Akave exposes a fully S3-compatible API, which means it integrates with any pipeline that reads and writes data through configurable S3 endpoints. Practically, Akave handles the data provenance layer upstream of the TEE boundary, CID verification happens before the dataset crosses into the enclave. This does not require changes to the Fortanix architecture; it's a data-layer addition at the ingestion step. We see this as a clear partnership opportunity and are actively engaging with teams building on both platforms.
Isn't training data integrity already covered by data versioning tools like DVC or MLflow?
Data versioning tools provide lineage tracking within the application layer, they record what version of a dataset a run used, based on what the pipeline reported. That's genuinely useful for reproducibility. It does not provide an independent, tamper-evident proof that the dataset version used matches the version that was approved for use. A DVC record is written by the application and stored in application infrastructure. Akave's CID is written at the storage layer and anchored on-chain, independent of the application. The distinction is the same as the one between observability and accountability in AI agent systems: one records what the system said it did, the other proves it.
If we already have a TEE from Fortanix and HSM-based key management, why is additional storage verification needed?
Because HSM-gated key release verifies that the environment requesting the decryption key is legitimate, that the hardware is genuine and the software stack is attested.
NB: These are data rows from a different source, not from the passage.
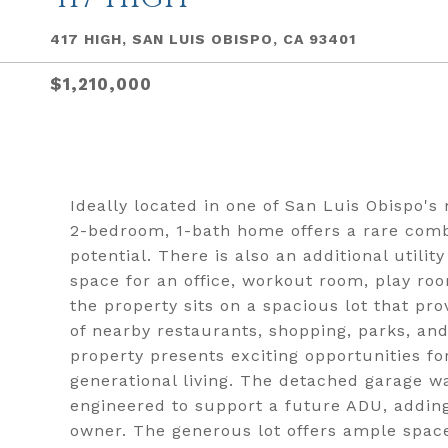
417 HIGH, SAN LUIS OBISPO, CA 93401
$1,210,000
Ideally located in one of San Luis Obispo'
2-bedroom, 1-bath home offers a rare combi
potential. There is also an additional utilit
space for an office, workout room, play ro
the property sits on a spacious lot that pr
of nearby restaurants, shopping, parks, and
property presents exciting opportunities fo
generational living. The detached garage w
engineered to support a future ADU, adding s
owner. The generous lot offers ample space 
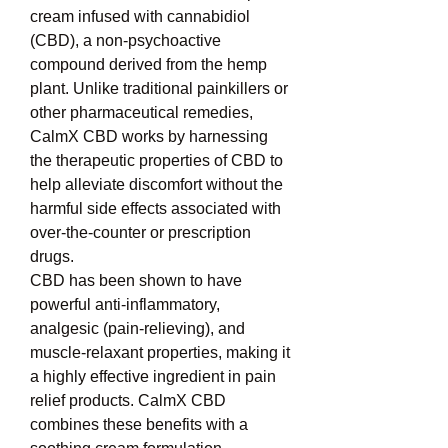
cream infused with cannabidiol 
(CBD), a non-psychoactive 
compound derived from the hemp 
plant. Unlike traditional painkillers or 
other pharmaceutical remedies, 
CalmX CBD works by harnessing 
the therapeutic properties of CBD to 
help alleviate discomfort without the 
harmful side effects associated with 
over-the-counter or prescription 
drugs.
CBD has been shown to have 
powerful anti-inflammatory, 
analgesic (pain-relieving), and 
muscle-relaxant properties, making it 
a highly effective ingredient in pain 
relief products. CalmX CBD 
combines these benefits with a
It does not verify that the data being decrypted is the version your governance function approved. Two things can both be true: the environment is legitimate, and the dataset was modified between governance sign-off and ingestion. Key management and data provenance solve different problems. You need both for a complete AI factory trust model.
What regulatory frameworks require data provenance in addition to confidential compute?
The EU AI Act requires providers of high-risk AI systems to maintain data governance documentation demonstrating that training data was appropriate, traceable, and subject to access controls, which requires provenance evidence beyond compute attestation. India's DPDP Act focuses on data handling and consent, not just processing security. The NIST AI Risk Management Framework emphasizes traceability of data throughout the AI lifecycle. In each case, "we used a TEE" addresses the compute side; proving the data was authoritative and unmodified is a separate, explicitly required demonstration.